START EXERCISE DATA
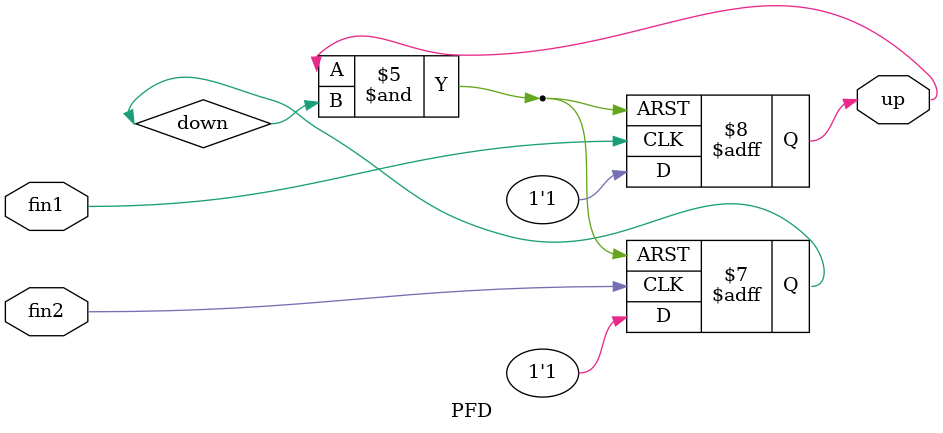
<source format=sv>
module frequency_meter (
    input wire sys_rstn,  // 系统复位
    input wire clk_ref,  // 参考时钟 10MHz
    input wire clk_meas,  // 待测时钟
    output reg [31:0] ref_out,
    output reg [31:0] meas_out,
    output wire start_pos_ext,
    output wire start_neg_ext,
    output gate_pos_de,
    output gate_neg_de
);

  reg  [31:0] counter_ref;  // 参考时钟计数器
  reg  [31:0] counter_meas;  // 待测时钟计数器
  reg         gate;  // 闸门信号
  reg         gate_real;  // 真实闸门信号
  reg  [31:0] gate_counter;  // 闸门计数器
  reg  [ 3:0] state;  // 状态机状态
  reg  [ 3:0] state_count;
  wire        gate_edge;
  assign gate_edge = gate_real;

  // 闸门生成
  always @(posedge clk_ref) begin
    if (gate_counter <= 100_000) begin
      gate_counter <= gate_counter + 1;
      gate <= 1;  // 打开闸门
    end else if (gate_counter > 100_000 && gate_counter <= 150_000) begin
      gate_counter <= gate_counter + 1;
      gate <= 0;  // 关闭闸门
    end else begin
      gate_counter <= 0;
      gate <= 0;  // 关闭闸门
    end
  end

  // 根据待测信号产生真实闸门
  always @(posedge clk_meas) begin
    if (gate) begin
      gate_real <= 1;
    end else begin
      gate_real <= 0;
    end
  end

  // 在真实闸门打开的情况下，对待测时钟和参考时钟计数
  always @(posedge clk_meas) begin
    if (gate_real) begin
      counter_meas <= counter_meas + 1;
    end else begin
      counter_meas <= 0;
    end
  end
  always @(negedge gate_edge) begin
    meas_out <= counter_meas;
  end

  always @(posedge clk_ref) begin
    if (gate_real) begin
      counter_ref <= counter_ref + 1;
    end else begin
      counter_ref <= 0;
    end
  end
  always @(negedge gate_edge) begin
    ref_out <= counter_ref;
  end

  //状态变换
  //   always @(posedge clk_ref or negedge gate_edge or posedge gate_edge) begin
  //     //初始化状态
  //     if (sys_rstn == 0) begin
  //       state <= 0;
  //       state_count <= 0;
  //       start_ext <= 0;
  //       stop_ext <= 0;
  //       counter_ref <= 0;
  //       counter_meas <= 0;
  //     end else begin
  //       if (state == 0 && gate_edge) begin
  //         start_ext <= 1;
  //         stop_ext <= 0;
  //         state <= 1;  //转移状态
  //       end
  //       if (state == 1 && state_count < 4) begin
  //         state_count <= state_count + 1;
  //       end
  //       if (state == 1 && state_count == 4) begin
  //         state_count <= 0;
  //         state <= 2;
  //         start_ext <= 0;
  //         stop_ext <= 1;
  //       end
  //       if (state == 2 && state_count < 4) begin
  //         state_count <= state_count + 1;
  //       end
  //       if (state == 2 && state_count == 4) begin
  //         state_count <= 0;
  //         state <= 3;
  //         start_ext <= 0;
  //         stop_ext <= 0;
  //       end
  //       if (state == 3 && ~gate_edge) begin
  //       start_ext <= 1;
  //       stop_ext <= 0;
  //       state <= 4;
  //     end
  // if (state == 4 && state_count < 4) begin
  //       state_count <= state_count + 1;
  //     end
  //     if (state == 4 && state_count == 4) begin
  //       state_count <= 0;
  //       state <= 5;
  //       start_ext <= 0;
  //       stop_ext <= 1;
  //     end
  //     if (state == 5 && state_count < 4) begin
  //       state_count <= state_count + 1;
  //     end
  //     if (state == 5 && state_count == 4) begin
  //       state_count <= 0;
  //       state <= 0;
  //       start_ext <= 0;
  //       stop_ext <= 0;
  //     end
  //     end
  //   end

  reg gate_prev, gate_now, gate_neg_de, gate_pos_de;
  reg [4:0] state_gate, state_count_gate;
  always @(posedge clk_ref) begin
    if (sys_rstn == 0) begin
      gate_prev <= 0;
      gate_now <= 0;
      gate_pos_de <= 0;
      gate_neg_de <= 0;
      state_gate <= 0;
      state_count_gate <= 0;
    end
    gate_prev <= gate_now;
    gate_now  <= gate_real;
    if (gate_prev == 0 && gate_now == 1) begin
      state_gate  <= 1;
    end else if (gate_prev == 1 && gate_now == 0) begin
      state_gate  <= 2;
    end
    if (state_gate == 1 && state_count_gate < 4) begin
      state_count_gate <= state_count_gate + 1;
    end
    if (state_gate == 1 && state_count_gate == 4) begin
      state_count_gate <= 0;
      state_gate <= 3;
      gate_pos_de <= 1;
    end
    if (state_gate == 3 && state_count_gate < 4) begin
      state_count_gate <= state_count_gate + 1;
    end
    if (state_gate == 3 && state_count_gate == 4) begin
      state_count_gate <= 0;
      state_gate <= 0;
      gate_pos_de <= 0;
    end
    if (state_gate == 2 && state_count_gate < 4) begin
      state_count_gate <= state_count_gate + 1;
    end
    if (state_gate == 2 && state_count_gate == 4) begin
      state_count_gate <= 0;
      state_gate <= 4;
      gate_neg_de <= 1;
    end
    if (state_gate == 4 && state_count_gate < 4) begin
      state_count_gate <= state_count_gate + 1;
    end
    if (state_gate == 4 && state_count_gate == 4) begin
      state_count_gate <= 0;
      state_gate <= 0;
      gate_neg_de <= 0;
    end
  end

PFD pfd1(~gate_real,gate_neg_de,start_neg_ext);
PFD pfd2(gate_real,gate_pos_de,start_pos_ext);

endmodule


module PFD (
    fin1,
    fin2,
    up
);
  input fin1, fin2;
  output up;
  wire reset;
  reg up, down;
  always @(posedge fin1 or negedge reset) begin  //实现D触发器的功能
    if (reset == 0) begin
      up = 0;
    end else begin
      up <= 1;
    end
  end

  always @(posedge fin2 or negedge reset) begin  //实现D触发器的功能
    if (reset == 0) begin
      down <= 0;
    end else begin
      down <= 1;
    end
  end

  assign reset = ~(up & down);
endmodule

</source>
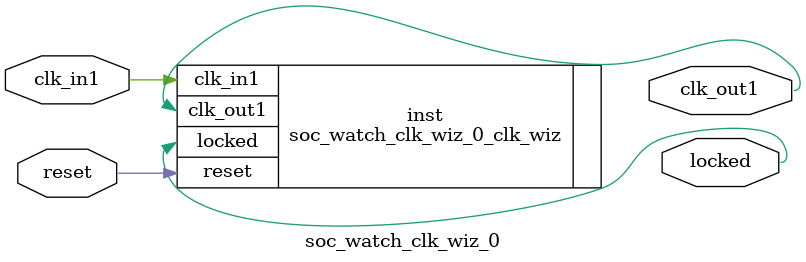
<source format=v>


`timescale 1ps/1ps

(* CORE_GENERATION_INFO = "soc_watch_clk_wiz_0,clk_wiz_v6_0_15_0_0,{component_name=soc_watch_clk_wiz_0,use_phase_alignment=true,use_min_o_jitter=false,use_max_i_jitter=false,use_dyn_phase_shift=false,use_inclk_switchover=false,use_dyn_reconfig=false,enable_axi=0,feedback_source=FDBK_AUTO,PRIMITIVE=MMCM,num_out_clk=1,clkin1_period=10.000,clkin2_period=10.000,use_power_down=false,use_reset=true,use_locked=true,use_inclk_stopped=false,feedback_type=SINGLE,CLOCK_MGR_TYPE=NA,manual_override=false}" *)

module soc_watch_clk_wiz_0 
 (
  // Clock out ports
  output        clk_out1,
  // Status and control signals
  input         reset,
  output        locked,
 // Clock in ports
  input         clk_in1
 );

  soc_watch_clk_wiz_0_clk_wiz inst
  (
  // Clock out ports  
  .clk_out1(clk_out1),
  // Status and control signals               
  .reset(reset), 
  .locked(locked),
 // Clock in ports
  .clk_in1(clk_in1)
  );

endmodule

</source>
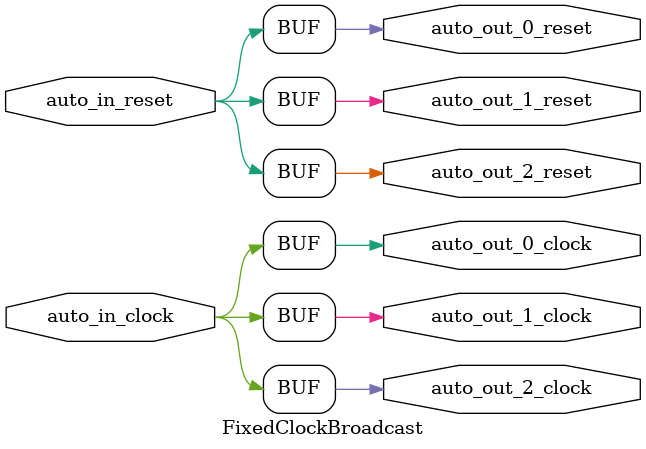
<source format=v>
module FixedClockBroadcast(
  input   auto_in_clock,
  input   auto_in_reset,
  output  auto_out_2_clock,
  output  auto_out_2_reset,
  output  auto_out_1_clock,
  output  auto_out_1_reset,
  output  auto_out_0_clock,
  output  auto_out_0_reset
);
  assign auto_out_2_clock = auto_in_clock; // @[Nodes.scala 1210:84 LazyModule.scala 309:16]
  assign auto_out_2_reset = auto_in_reset; // @[Nodes.scala 1210:84 LazyModule.scala 309:16]
  assign auto_out_1_clock = auto_in_clock; // @[Nodes.scala 1210:84 LazyModule.scala 309:16]
  assign auto_out_1_reset = auto_in_reset; // @[Nodes.scala 1210:84 LazyModule.scala 309:16]
  assign auto_out_0_clock = auto_in_clock; // @[Nodes.scala 1210:84 LazyModule.scala 309:16]
  assign auto_out_0_reset = auto_in_reset; // @[Nodes.scala 1210:84 LazyModule.scala 309:16]
endmodule

</source>
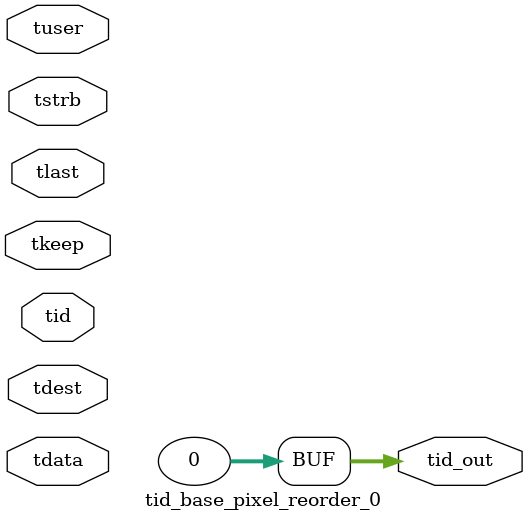
<source format=v>


`timescale 1ps/1ps

module tid_base_pixel_reorder_0 #
(
parameter C_S_AXIS_TID_WIDTH   = 1,
parameter C_S_AXIS_TUSER_WIDTH = 0,
parameter C_S_AXIS_TDATA_WIDTH = 0,
parameter C_S_AXIS_TDEST_WIDTH = 0,
parameter C_M_AXIS_TID_WIDTH   = 32
)
(
input  [(C_S_AXIS_TID_WIDTH   == 0 ? 1 : C_S_AXIS_TID_WIDTH)-1:0       ] tid,
input  [(C_S_AXIS_TDATA_WIDTH == 0 ? 1 : C_S_AXIS_TDATA_WIDTH)-1:0     ] tdata,
input  [(C_S_AXIS_TUSER_WIDTH == 0 ? 1 : C_S_AXIS_TUSER_WIDTH)-1:0     ] tuser,
input  [(C_S_AXIS_TDEST_WIDTH == 0 ? 1 : C_S_AXIS_TDEST_WIDTH)-1:0     ] tdest,
input  [(C_S_AXIS_TDATA_WIDTH/8)-1:0 ] tkeep,
input  [(C_S_AXIS_TDATA_WIDTH/8)-1:0 ] tstrb,
input                                                                    tlast,
output [(C_M_AXIS_TID_WIDTH   == 0 ? 1 : C_M_AXIS_TID_WIDTH)-1:0       ] tid_out
);

assign tid_out = {1'b0};

endmodule


</source>
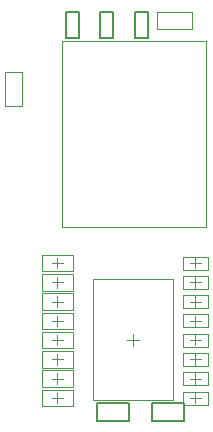
<source format=gbr>
G04*
G04 #@! TF.GenerationSoftware,Altium Limited,Altium Designer,24.9.1 (31)*
G04*
G04 Layer_Color=16711935*
%FSLAX25Y25*%
%MOIN*%
G70*
G04*
G04 #@! TF.SameCoordinates,0464F855-7F2B-49EB-A455-A8C15B23BB70*
G04*
G04*
G04 #@! TF.FilePolarity,Positive*
G04*
G01*
G75*
%ADD10C,0.00787*%
%ADD11C,0.00394*%
%ADD79C,0.00197*%
D10*
X148685Y108953D02*
X159315D01*
X148685Y103047D02*
Y108953D01*
Y103047D02*
X159315D01*
Y108953D01*
X130185D02*
X140815D01*
X130185Y103047D02*
Y108953D01*
Y103047D02*
X140815D01*
Y108953D01*
X119835Y230645D02*
X124165D01*
X119835D02*
Y239355D01*
X124165D01*
Y230645D02*
Y239355D01*
X142835Y230645D02*
X147165D01*
X142835D02*
Y239355D01*
X147165D01*
Y230645D02*
Y239355D01*
X131335Y230645D02*
X135665D01*
X131335D02*
Y239355D01*
X135665D01*
Y230645D02*
Y239355D01*
D11*
X163000Y108728D02*
Y112272D01*
X161228Y110500D02*
X164772D01*
X163000Y115228D02*
Y118772D01*
X161228Y117000D02*
X164772D01*
X163000Y121645D02*
Y125188D01*
X161228Y123417D02*
X164772D01*
X163000Y128062D02*
Y131605D01*
X161228Y129833D02*
X164772D01*
X163000Y134478D02*
Y138022D01*
X161228Y136250D02*
X164772D01*
X163000Y140895D02*
Y144438D01*
X161228Y142667D02*
X164772D01*
X163000Y147312D02*
Y150855D01*
X161228Y149083D02*
X164772D01*
X163000Y153728D02*
Y157272D01*
X161228Y155500D02*
X164772D01*
X142252Y128032D02*
Y131969D01*
X140283Y130000D02*
X144220D01*
X115228Y155500D02*
X118772D01*
X117000Y153728D02*
Y157272D01*
X115228Y149083D02*
X118772D01*
X117000Y147312D02*
Y150855D01*
X115228Y142667D02*
X118772D01*
X117000Y140895D02*
Y144438D01*
X115228Y136250D02*
X118772D01*
X117000Y134478D02*
Y138022D01*
X115228Y129833D02*
X118772D01*
X117000Y128062D02*
Y131605D01*
X115228Y117000D02*
X118772D01*
X117000Y115228D02*
Y118772D01*
X115228Y110500D02*
X118772D01*
X117000Y108728D02*
Y112272D01*
X115228Y123417D02*
X118772D01*
X117000Y121645D02*
Y125188D01*
D79*
X158866Y108335D02*
X167134D01*
X158866Y112665D02*
X167134D01*
X158866Y108335D02*
Y112665D01*
X167134Y108335D02*
Y112665D01*
X158866Y114835D02*
X167134D01*
X158866Y119165D02*
X167134D01*
X158866Y114835D02*
Y119165D01*
X167134Y114835D02*
Y119165D01*
X158866Y121251D02*
X167134D01*
X158866Y125582D02*
X167134D01*
X158866Y121251D02*
Y125582D01*
X167134Y121251D02*
Y125582D01*
X158866Y127668D02*
X167134D01*
X158866Y131999D02*
X167134D01*
X158866Y127668D02*
Y131999D01*
X167134Y127668D02*
Y131999D01*
X158866Y134085D02*
X167134D01*
X158866Y138415D02*
X167134D01*
X158866Y134085D02*
Y138415D01*
X167134Y134085D02*
Y138415D01*
X158866Y140501D02*
X167134D01*
X158866Y144832D02*
X167134D01*
X158866Y140501D02*
Y144832D01*
X167134Y140501D02*
Y144832D01*
X158866Y146918D02*
X167134D01*
X158866Y151249D02*
X167134D01*
X158866Y146918D02*
Y151249D01*
X167134Y146918D02*
Y151249D01*
X158866Y153335D02*
X167134D01*
X158866Y157665D02*
X167134D01*
X158866Y153335D02*
Y157665D01*
X167134Y153335D02*
Y157665D01*
X128866Y150079D02*
X155638D01*
X128866Y109921D02*
X155638D01*
Y150079D01*
X128866Y109921D02*
Y150079D01*
X118425Y167516D02*
Y229484D01*
X166575D01*
Y167516D02*
Y229484D01*
X118425Y167516D02*
X166575D01*
X99685Y219268D02*
X105315D01*
X99685Y207732D02*
X105315D01*
Y219268D01*
X99685Y207732D02*
Y219268D01*
X150232Y233685D02*
Y239315D01*
X161768Y233685D02*
Y239315D01*
X150232D02*
X161768D01*
X150232Y233685D02*
X161768D01*
X111882Y152744D02*
Y158256D01*
X122118Y152744D02*
Y158256D01*
X111882Y152744D02*
X122118D01*
X111882Y158256D02*
X122118D01*
X111882Y146327D02*
Y151839D01*
X122118Y146327D02*
Y151839D01*
X111882Y146327D02*
X122118D01*
X111882Y151839D02*
X122118D01*
X111882Y139911D02*
Y145423D01*
X122118Y139911D02*
Y145423D01*
X111882Y139911D02*
X122118D01*
X111882Y145423D02*
X122118D01*
X111882Y133494D02*
Y139006D01*
X122118Y133494D02*
Y139006D01*
X111882Y133494D02*
X122118D01*
X111882Y139006D02*
X122118D01*
X111882Y127077D02*
Y132589D01*
X122118Y127077D02*
Y132589D01*
X111882Y127077D02*
X122118D01*
X111882Y132589D02*
X122118D01*
X111882Y114244D02*
Y119756D01*
X122118Y114244D02*
Y119756D01*
X111882Y114244D02*
X122118D01*
X111882Y119756D02*
X122118D01*
X111882Y107744D02*
Y113256D01*
X122118Y107744D02*
Y113256D01*
X111882Y107744D02*
X122118D01*
X111882Y113256D02*
X122118D01*
X111882Y120661D02*
Y126173D01*
X122118Y120661D02*
Y126173D01*
X111882Y120661D02*
X122118D01*
X111882Y126173D02*
X122118D01*
M02*

</source>
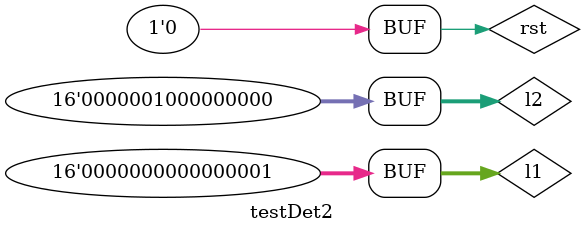
<source format=v>
module testDet2();
    reg rst; //Sinal de reset
    reg signed [15:0] l1, l2; //Linhas 1 e 2
    wire signed [7:0] det; // Determinante

    det2 uut(
        .l1 (l1),
        .l2 (l2),
        .rst (rst), 
        .det (det)
    );

    
    // Gera sinal de reset
    initial begin
        $display("Inicia reset");
        rst = 1'b1;
        #10 rst = 1'b0;
    end
    
    // Testa os estímulos
    initial begin
        $display("Testa valores");
        $monitor("tempo=%3d, rst=%b, l1=%16b, l2=%16b, det=%8b", 
            $time, rst, l1, l2, det);

   	 #15
   	 //Testa uma matriz com números positivos
     	 l1 = 16'b00000010_00000011; // [2, 3]
    	 l2 = 16'b00000100_00000010; // [4, 2]
    	 //Determinante: (2*2) - (3*4) = 4 - 12 = -8  binário: 11111000
	 
 	 #15
	 //Testa uma matriz com números negativos
    	 l1 = 16'b11111100_11111110; // [-4, -2]
    	 l2 = 16'b11111101_11111111; // [-3, -1]
    	 //Determinante: (-4)*(-1) - (-2)*(-3) = 4 - 6 = -2  binário: 11111110
	
	 #15
   	 //Testa uma matriz com números mistos
    	 l1 = 16'b11111100_00000011; // [-4, 3]
    	 l2 = 16'b00000010_11111110; // [2, -2]
    	 //Determinante: (-4)*(-2) - (3*2) = 8 - 6 = 2  binário: 00000010

	 #15
   	 //Testa uma matriz com diagonal nula
    	 l1 = 16'b00000000_00000001; // [0, 1]
    	 l2 = 16'b00000010_00000000; // [2, 0]
    	 //Determinante: (0*0) - (1*2) = 0 - 2 = -2  binário: 11111110

end

endmodule
</source>
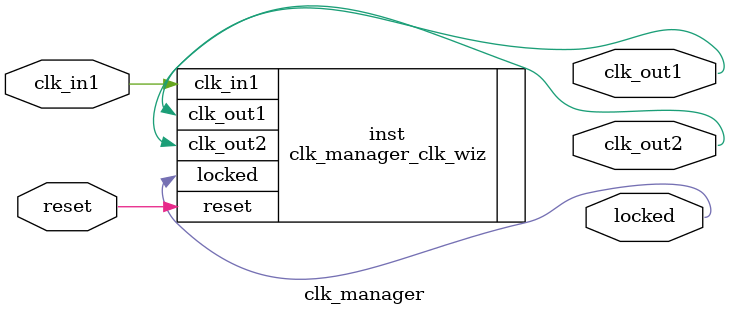
<source format=v>


`timescale 1ps/1ps

(* CORE_GENERATION_INFO = "clk_manager,clk_wiz_v5_3_1,{component_name=clk_manager,use_phase_alignment=true,use_min_o_jitter=false,use_max_i_jitter=false,use_dyn_phase_shift=false,use_inclk_switchover=false,use_dyn_reconfig=false,enable_axi=0,feedback_source=FDBK_AUTO,PRIMITIVE=MMCM,num_out_clk=2,clkin1_period=10.0,clkin2_period=10.0,use_power_down=false,use_reset=true,use_locked=true,use_inclk_stopped=false,feedback_type=SINGLE,CLOCK_MGR_TYPE=NA,manual_override=false}" *)

module clk_manager 
 (
 // Clock in ports
  input         clk_in1,
  // Clock out ports
  output        clk_out1,
  output        clk_out2,
  // Status and control signals
  input         reset,
  output        locked
 );

  clk_manager_clk_wiz inst
  (
 // Clock in ports
  .clk_in1(clk_in1),
  // Clock out ports  
  .clk_out1(clk_out1),
  .clk_out2(clk_out2),
  // Status and control signals               
  .reset(reset), 
  .locked(locked)            
  );

endmodule

</source>
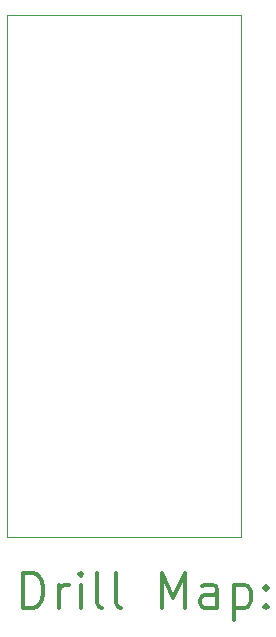
<source format=gbr>
%FSLAX45Y45*%
G04 Gerber Fmt 4.5, Leading zero omitted, Abs format (unit mm)*
G04 Created by KiCad (PCBNEW (5.1.5)-3) date 2020-05-12 21:47:37*
%MOMM*%
%LPD*%
G04 APERTURE LIST*
%TA.AperFunction,Profile*%
%ADD10C,0.050000*%
%TD*%
%ADD11C,0.200000*%
%ADD12C,0.300000*%
G04 APERTURE END LIST*
D10*
X13614400Y-12560300D02*
X13614400Y-8140700D01*
X15595600Y-12560300D02*
X13614400Y-12560300D01*
X15595600Y-8140700D02*
X15595600Y-12560300D01*
X13614400Y-8140700D02*
X15595600Y-8140700D01*
D11*
D12*
X13752428Y-13161714D02*
X13752428Y-12861714D01*
X13823857Y-12861714D01*
X13866714Y-12876000D01*
X13895286Y-12904571D01*
X13909571Y-12933143D01*
X13923857Y-12990286D01*
X13923857Y-13033143D01*
X13909571Y-13090286D01*
X13895286Y-13118857D01*
X13866714Y-13147428D01*
X13823857Y-13161714D01*
X13752428Y-13161714D01*
X14052428Y-13161714D02*
X14052428Y-12961714D01*
X14052428Y-13018857D02*
X14066714Y-12990286D01*
X14081000Y-12976000D01*
X14109571Y-12961714D01*
X14138143Y-12961714D01*
X14238143Y-13161714D02*
X14238143Y-12961714D01*
X14238143Y-12861714D02*
X14223857Y-12876000D01*
X14238143Y-12890286D01*
X14252428Y-12876000D01*
X14238143Y-12861714D01*
X14238143Y-12890286D01*
X14423857Y-13161714D02*
X14395286Y-13147428D01*
X14381000Y-13118857D01*
X14381000Y-12861714D01*
X14581000Y-13161714D02*
X14552428Y-13147428D01*
X14538143Y-13118857D01*
X14538143Y-12861714D01*
X14923857Y-13161714D02*
X14923857Y-12861714D01*
X15023857Y-13076000D01*
X15123857Y-12861714D01*
X15123857Y-13161714D01*
X15395286Y-13161714D02*
X15395286Y-13004571D01*
X15381000Y-12976000D01*
X15352428Y-12961714D01*
X15295286Y-12961714D01*
X15266714Y-12976000D01*
X15395286Y-13147428D02*
X15366714Y-13161714D01*
X15295286Y-13161714D01*
X15266714Y-13147428D01*
X15252428Y-13118857D01*
X15252428Y-13090286D01*
X15266714Y-13061714D01*
X15295286Y-13047428D01*
X15366714Y-13047428D01*
X15395286Y-13033143D01*
X15538143Y-12961714D02*
X15538143Y-13261714D01*
X15538143Y-12976000D02*
X15566714Y-12961714D01*
X15623857Y-12961714D01*
X15652428Y-12976000D01*
X15666714Y-12990286D01*
X15681000Y-13018857D01*
X15681000Y-13104571D01*
X15666714Y-13133143D01*
X15652428Y-13147428D01*
X15623857Y-13161714D01*
X15566714Y-13161714D01*
X15538143Y-13147428D01*
X15809571Y-13133143D02*
X15823857Y-13147428D01*
X15809571Y-13161714D01*
X15795286Y-13147428D01*
X15809571Y-13133143D01*
X15809571Y-13161714D01*
X15809571Y-12976000D02*
X15823857Y-12990286D01*
X15809571Y-13004571D01*
X15795286Y-12990286D01*
X15809571Y-12976000D01*
X15809571Y-13004571D01*
M02*

</source>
END EXERCISE DATA
_TASK BRIEF_
What you return must match, line for line, the data from the line containing "X15666714Y-13133143D01*" to its end, both ends included.

_EXERCISE OUTPUT_
X15666714Y-13133143D01*
X15652428Y-13147428D01*
X15623857Y-13161714D01*
X15566714Y-13161714D01*
X15538143Y-13147428D01*
X15809571Y-13133143D02*
X15823857Y-13147428D01*
X15809571Y-13161714D01*
X15795286Y-13147428D01*
X15809571Y-13133143D01*
X15809571Y-13161714D01*
X15809571Y-12976000D02*
X15823857Y-12990286D01*
X15809571Y-13004571D01*
X15795286Y-12990286D01*
X15809571Y-12976000D01*
X15809571Y-13004571D01*
M02*

</source>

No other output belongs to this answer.